What the Lindsborg farmers say they need most is better prices for their grain -- rather than having to sell a bushel of wheat for $3.70 when, according to the National Association of Wheat Growers' latest survey, that bushel cost $4 .59 to produce.
Ron O'Dell, assistant manager of the Farmers Union Elevator Company in Lindsborg, knows precisely what it means each time the price of wheat goes up or down on the video screen relaying Chicago and Kansas City prices to his office. Farmers delivering grain ask him for advice on whether to sell their grain, because prices might drop lower, or whether to put their grain in storage, in anticipation of a price rise.
Pulling at his long black sideburns and twisting his railroad cap, Mr. O'Dell says it's hard advising farmers today. "Since the Nixon administration and we got in the world market, we get these wild fluctuations, so that you can gather all the information together, and then they pull off an embargo or some such in Washington and you can be sucking swamp water."
Advising farmers on when to sell isn't easy, he says as he checks a new batch of wheat for weight and moisture content. "When they are so skinny as right now , selling below the cost of production, you know that if you make a mistake you will see a sale bill for that farm next spring."
Larry Dahlsten's answer to this constant threat of going broke is to manage his 650-acre farm with stop watch precision.
An electronic monitoring system in the cab of his huge Massey-Ferguson 5500 combine harvester gives him a constant check on how much wheat is being thrown back into the field with the straw after threshing.

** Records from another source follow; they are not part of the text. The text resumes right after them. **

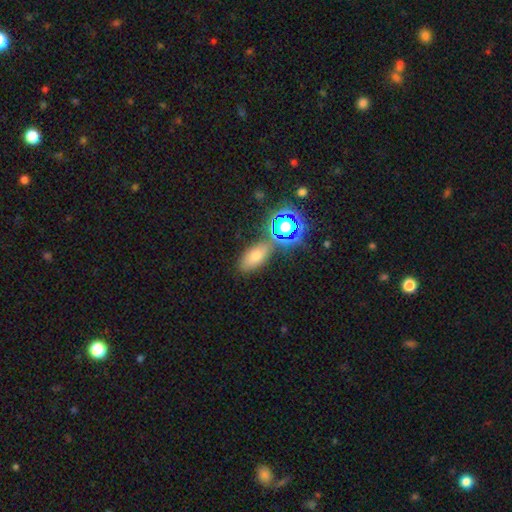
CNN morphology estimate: Q: Smooth or featured?
A: smooth (60%); runner-up: star or artifact (28%)
Q: How rounded?
A: in between (80%); runner-up: round (12%)
Q: Merging?
A: none (75%); runner-up: minor disturbance (12%)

His own design in mixing equipment allows him to grind and mix feed from his own storage bins for his hogs. Using his carefully kept records, he can work out exactly what feed mix gives the best weight gains.
One key to success, Mr. Dahlsten says, is "marketing on a regular basis." He has enough on-farm storage for most of his wheat -- and has a trusting banker. This combination allows him to avoid selling at harvest time when prices are low. Working with market reports, a calculator, and the skills he and his wife have honed over the years in college and on the farm, he then waits for the right price -- and hopes it all works out to give him some profit.
His figuring must be fairly accurate (and there must be some profit), because the Internal Revenue Service did a complete audit on his past two years and, he says with a grin, "they didn't need a single penny more."
Local farmers naturally conclude that only the politicians who live near the farms -- and have to dodge 20-foot-wide combine harvesters on the highways -- can understand the farmer and his needs.
Mayor Riggs recognizes the importance of agriculture and so devotes a lot of time and effort to farming issues. So, although all the farms are outside the town limits, the mayor has been lobbying hard for state and federal support for more farm irrigation in the area.